Sedangkan menurut doktrin pakar hukum Internasional yaitu L.Oppenheim menyatakan “Extradition is the delivery of an accused or convicted individual to the state on whose territory he is alleged to have committed, or to have been convicted of, a crime by the state on whose territory the alleged criminal hapens for the time to be” yang artinya bahwa ekstradisi adalah penyerahan seorang yang tertuduh oleh suatu negara di wilayah mana dia suatu waktu berada, kepada negara dimana dia disangka melakukan atau telah melakukan atau telah dihukum karena perbuatan kejahatan.

Walaupun Ekstradisi merupakan hal yang sangat penting dalam rangka mewujudkan penegakan hukum di Indonesia, namun praktiknya tidak mudah bagi suatu Negara untuk melaksanakan ekstradisi dengan pertimbangan tidak ada peraturan hukum internasional yang melarang atau mewajibkan negara-negara untuk menyerahkan orang yang diminta melalui mekanisme ekstradisi. Hal Ini berpedoman pada prinsip sovereignty bahwa setiap negara memiliki otoritas hukum atas orang yang berada dalam batas negaranya.
Sehingga pelaksanaan ekstradisi akan kembali kepada karakteristik setiap Negara yang berbeda-beda dimana terdapat negara yang bersedia menyerahkan pelaku kejahatan yang diminta melalui ekstradisi tanpa diperlukannya perjanjian ekstradisi, namun terdapat juga negara yang mensyaratkan perjanjian ekstradisi harus terlebih dahulu dimiliki oleh negara peminta dengan negara yang diminta sebelum melakukan penyerahan atau ekstradisi.

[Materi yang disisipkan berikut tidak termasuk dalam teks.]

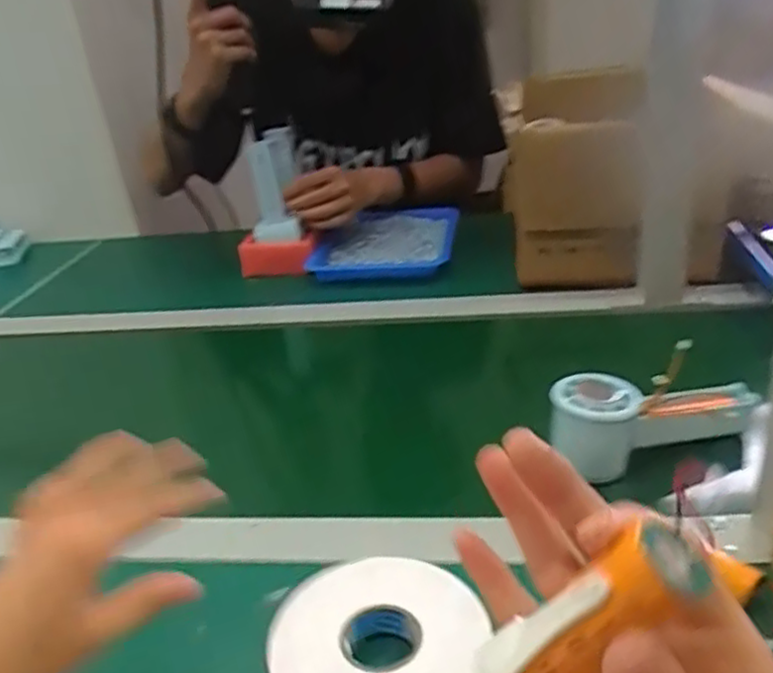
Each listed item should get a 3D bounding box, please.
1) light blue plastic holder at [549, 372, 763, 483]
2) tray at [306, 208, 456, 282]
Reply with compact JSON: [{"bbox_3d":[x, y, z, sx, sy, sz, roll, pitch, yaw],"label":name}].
[{"bbox_3d":[0.189,0.053,0.503,0.160,0.056,0.053,-16,30,-17],"label":"light blue plastic holder"},{"bbox_3d":[0.002,-0.126,0.921,0.173,0.033,0.212,0,29,11],"label":"tray"}]

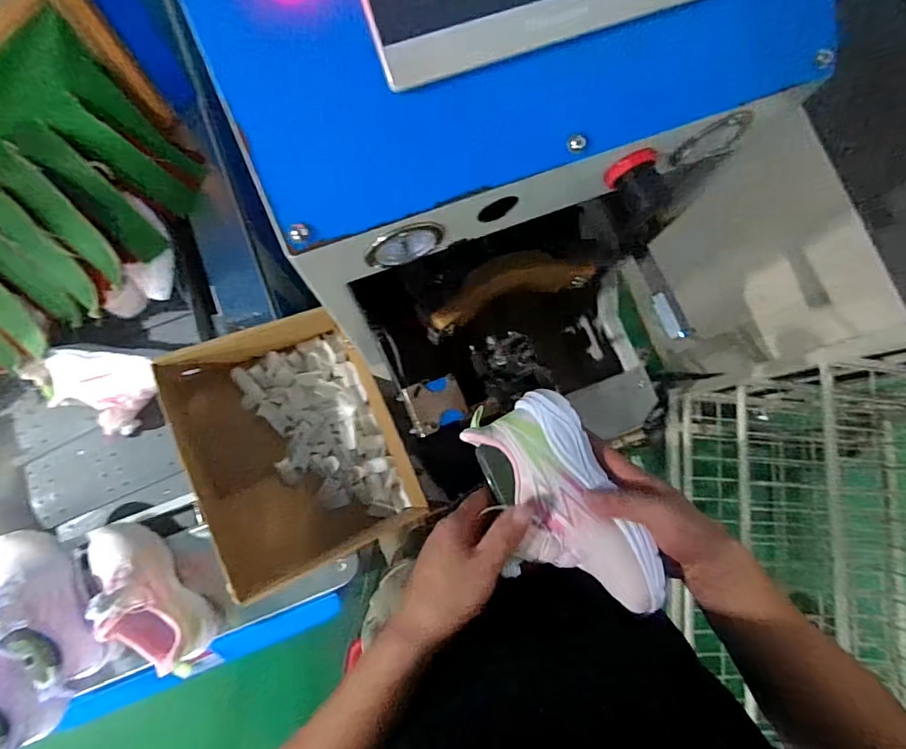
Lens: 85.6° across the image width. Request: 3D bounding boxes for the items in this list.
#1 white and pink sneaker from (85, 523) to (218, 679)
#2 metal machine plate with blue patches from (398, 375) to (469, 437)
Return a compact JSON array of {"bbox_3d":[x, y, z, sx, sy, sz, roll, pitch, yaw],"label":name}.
[{"bbox_3d":[-0.414,0.293,0.634,0.078,0.125,0.222,-41,86,-8],"label":"white and pink sneaker"},{"bbox_3d":[-0.020,0.034,0.549,0.065,0.015,0.055,-20,83,-6],"label":"metal machine plate with blue patches"}]

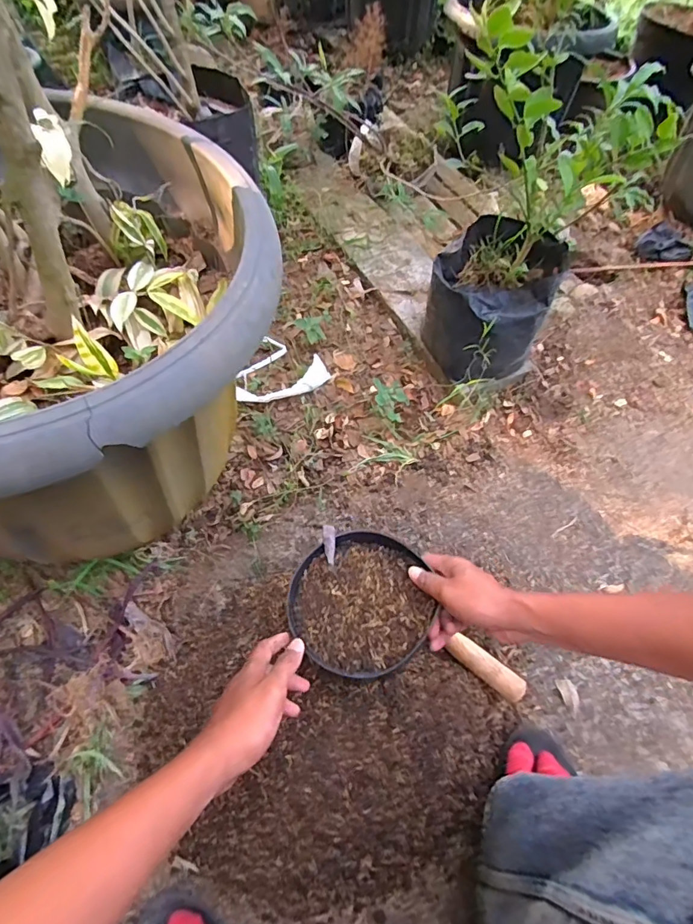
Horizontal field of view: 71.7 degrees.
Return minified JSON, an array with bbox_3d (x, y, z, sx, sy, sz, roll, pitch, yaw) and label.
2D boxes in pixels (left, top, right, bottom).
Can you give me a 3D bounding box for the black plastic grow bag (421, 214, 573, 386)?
[{"bbox_3d":[0.268,-0.300,0.925,0.215,0.213,0.260,21,56,11],"label":"black plastic grow bag"}]

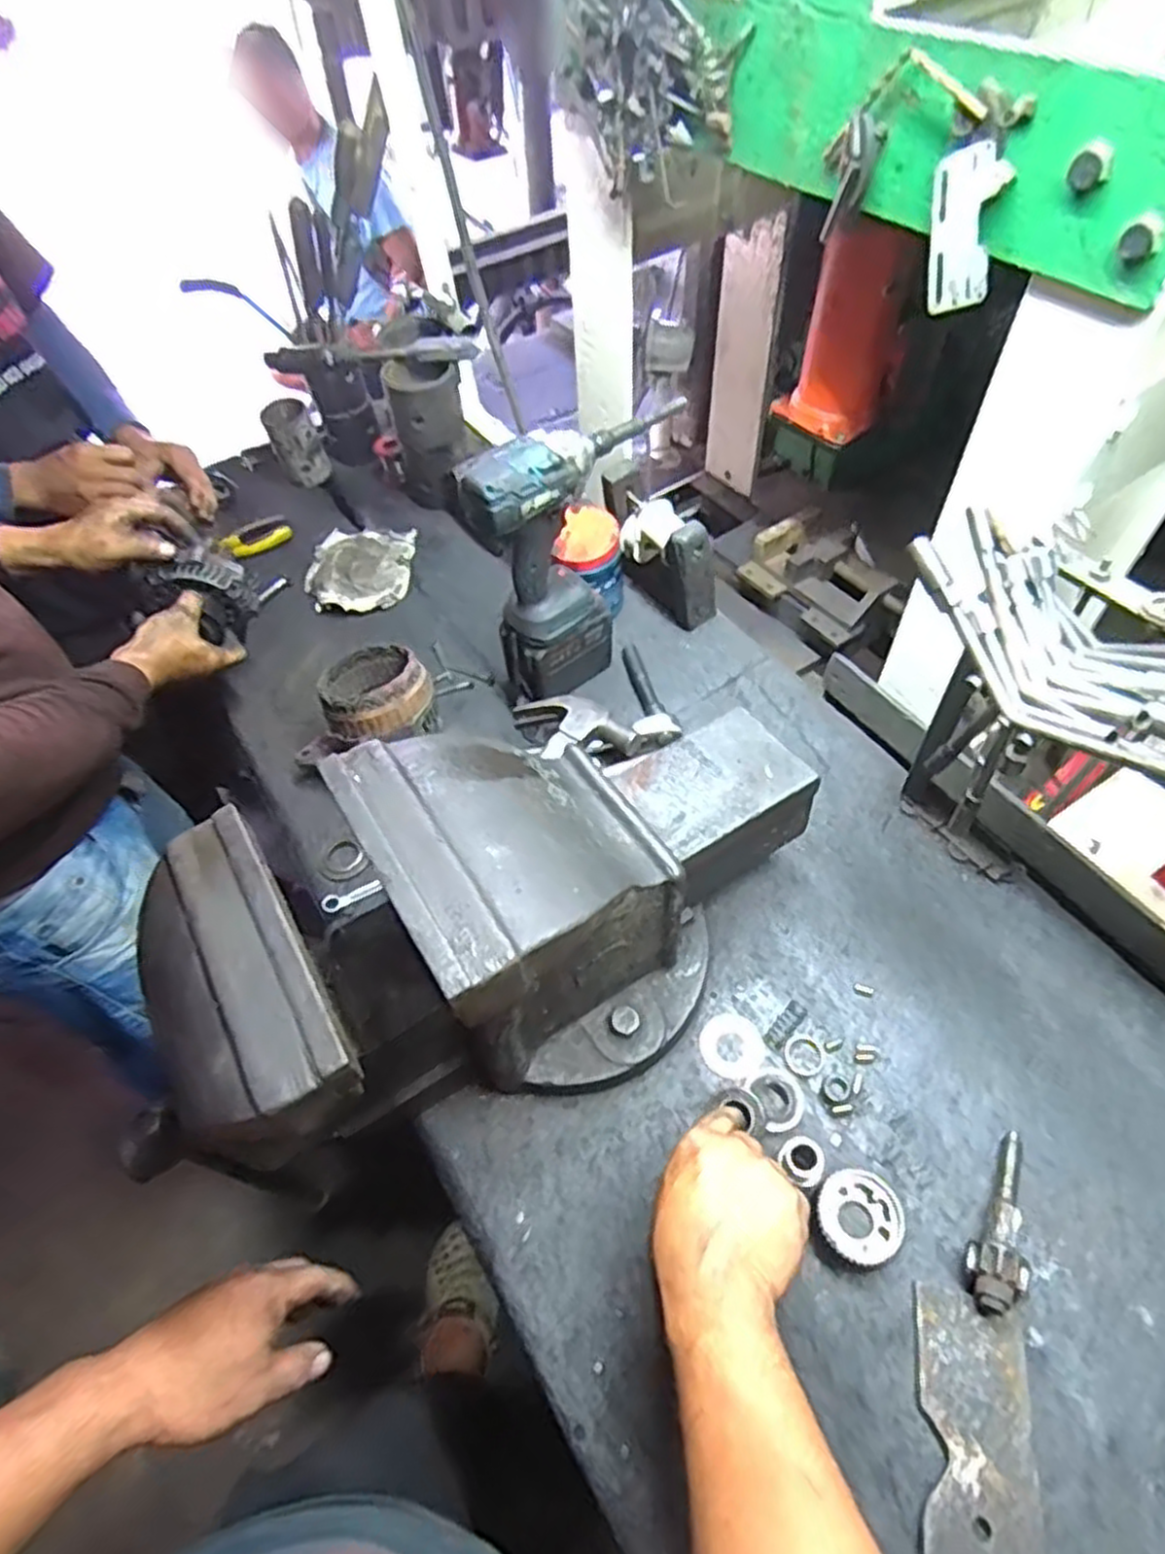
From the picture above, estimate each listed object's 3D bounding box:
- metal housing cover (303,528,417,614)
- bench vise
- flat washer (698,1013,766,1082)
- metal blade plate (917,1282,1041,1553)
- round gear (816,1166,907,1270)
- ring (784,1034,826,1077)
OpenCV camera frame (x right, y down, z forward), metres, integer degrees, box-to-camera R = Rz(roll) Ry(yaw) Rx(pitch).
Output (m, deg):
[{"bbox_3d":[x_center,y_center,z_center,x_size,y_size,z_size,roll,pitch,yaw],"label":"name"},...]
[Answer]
[{"bbox_3d":[-0.303,-0.286,1.051,0.144,0.030,0.155,2,54,5],"label":"metal housing cover"},{"bbox_3d":[-0.039,0.098,0.575,0.505,0.241,0.205,-23,56,-13],"label":"bench vise"},{"bbox_3d":[0.128,0.228,0.655,0.052,0.007,0.052,-2,53,3],"label":"flat washer"},{"bbox_3d":[0.248,0.444,0.483,0.067,0.008,0.200,8,57,12],"label":"metal blade plate"},{"bbox_3d":[0.201,0.321,0.564,0.060,0.030,0.060,-2,53,3],"label":"round gear"},{"bbox_3d":[0.186,0.233,0.648,0.032,0.004,0.034,-2,53,3],"label":"ring"}]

Sehingga untuk mengamankan kepentingan suatu negara dan memastikan penegakan hukum atas setiap warga negaranya dapat terwujud, maka pembuatan perjanjian ekstradisi antar negara merupakan langkah yang paling tepat. Salah satu perjanjian ekstradisi yang telah dibuat dan disepakati yaitu antara Indonesia dengan Australia yang mengatur tentang mekanisme atau prosedur pelaksanaan ekstradisi serta kriteria kejahatan yang dapat dilakukan ekstradisi.

Berdasarkan penjelasan di atas, dapat disimpulkan bahwa pemerintah dapat melakukan penegakan hukum terhadap warga negaranya yang melakukan tindak pidana di Negara lain melalui hubungan birokrasi antar Negara secara Ekstradisi.